Selling More by Selling Less
To understand how the best companies train and motivate their retail sales associates, reporter Alex Frankel spent two years selling a lot of stuff in stores. He writes about his experience in a recent article Magic Shop in Fast Company and a new book, Punching In: The Unauthorized Adventures of a Front-Line Employee. Of all the retailers he worked for, Frankel was most impressed with the passion and effectiveness of sales associates at the Apple store. I’ve mentioned before the astonishing success of the Apple stores on a sales-per-square foot basis. At $4,032 per square foot overall, Apple’s chain of 174 stores outperforms even Tiffany & Co., which has sales of $2,666 per square foot. (And the flagship glass cube on Fifth Avenue does much, much more.) Lustre magazine recently just surveyed top independent luxury jewelers for Buying Luxury, a best practices story in the September/October 2007 issue, and their sales per square foot ranged from $2,000 to $3,000.

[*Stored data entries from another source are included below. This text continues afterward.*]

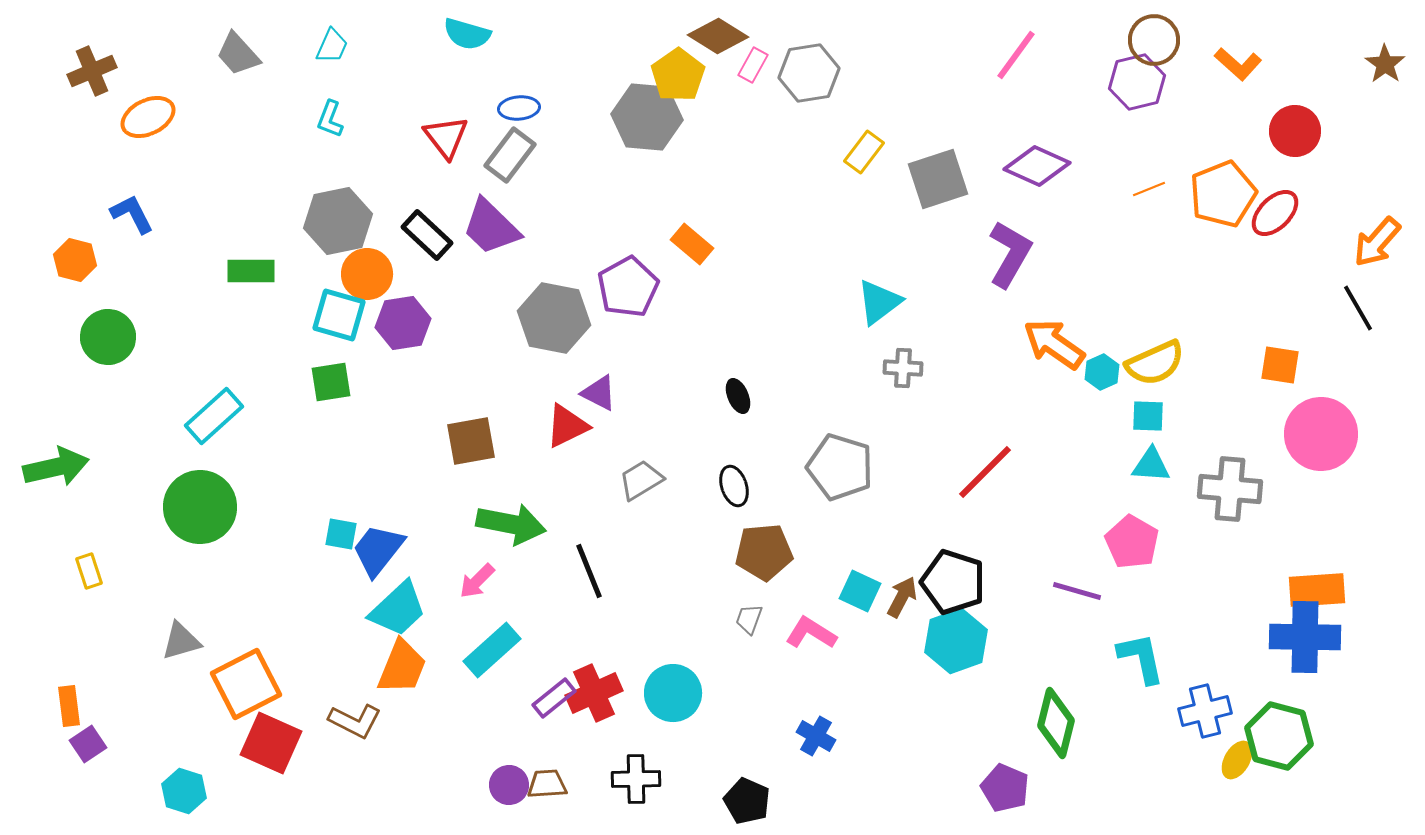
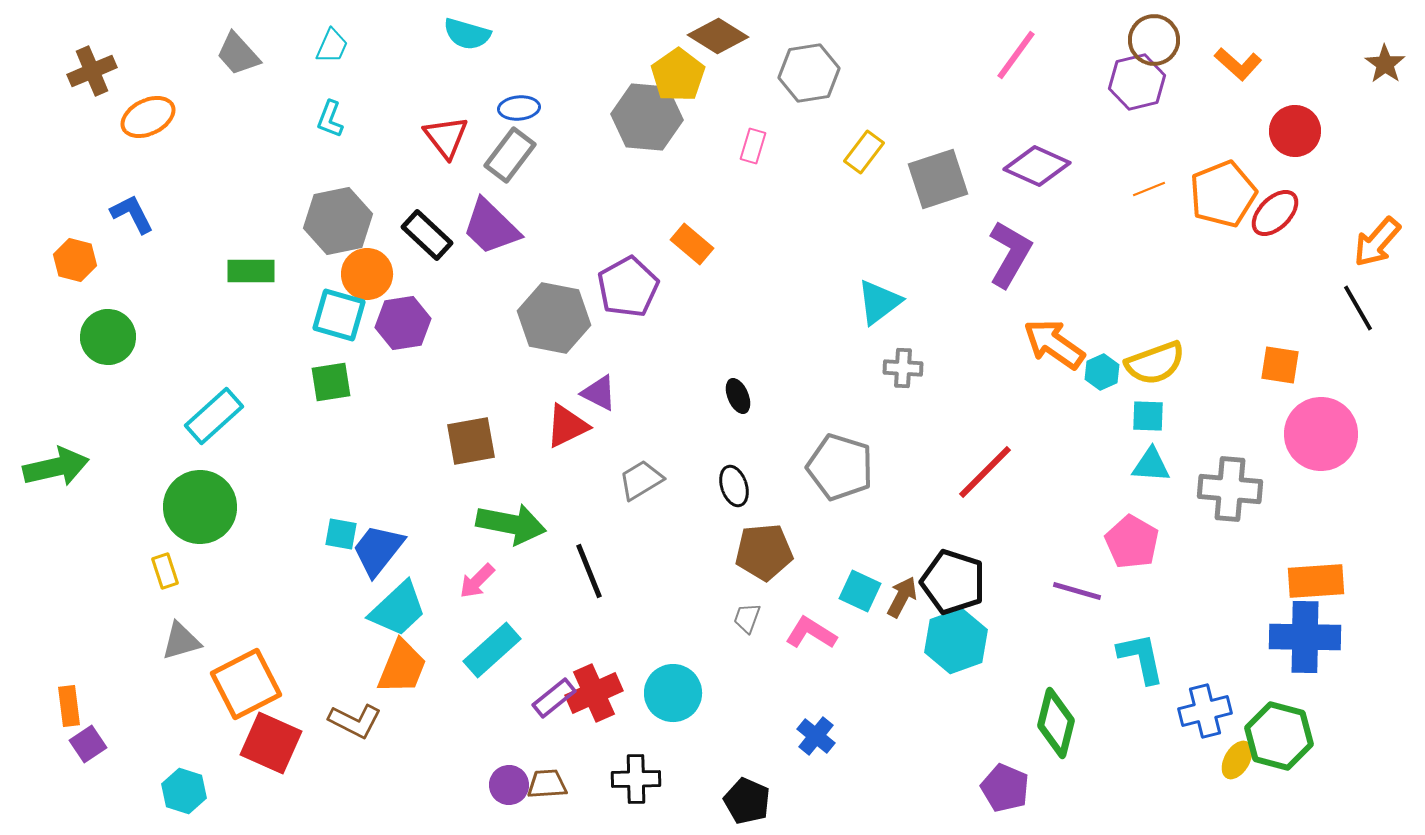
pink rectangle at (753, 65): moved 81 px down; rotated 12 degrees counterclockwise
yellow semicircle at (1155, 363): rotated 4 degrees clockwise
yellow rectangle at (89, 571): moved 76 px right
orange rectangle at (1317, 590): moved 1 px left, 9 px up
gray trapezoid at (749, 619): moved 2 px left, 1 px up
blue cross at (816, 736): rotated 9 degrees clockwise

Can jewelry retailers learn anything from Apple’s sales practices? Of course, Apple has more than its share of brand evangelists it can hire to spread the gospel of Mac. And it’s easier to sell when your store is always packed: Apple stores are destinations and people hang out in the stores for hours on end, surfing the web and checking email.
But Frankel found that the success of Apple sales associates also has a lot to do with training: “A series of podcasts I listened to and watched showed that selling was all about the approach. I shadowed other workers as they executed the company’s three-step sales process. They explained to customers that they had some questions to understand their needs, got permission to fire away, and then kept digging to ascertain which products would be best. Position, permission, probe.”
As Frankel points out, this approach to selling positions employees as consultants rather than salesmen and changes their attitude: “At an Apple Store, workers don’t seem to be selling (or working) too hard, just hanging out and dispensing information. And that moves a ridiculous amount of goods. When employees become sharers of information, instead of sellers of products, customers respond.” Jewelry, like computers, is an industry that can be intimidating to the first-time buyer. An approach like Apple’s, low on pressure and high on information, might prove just as effective for jewelry too.

Very intersting. Food for thought for jewelers for sure!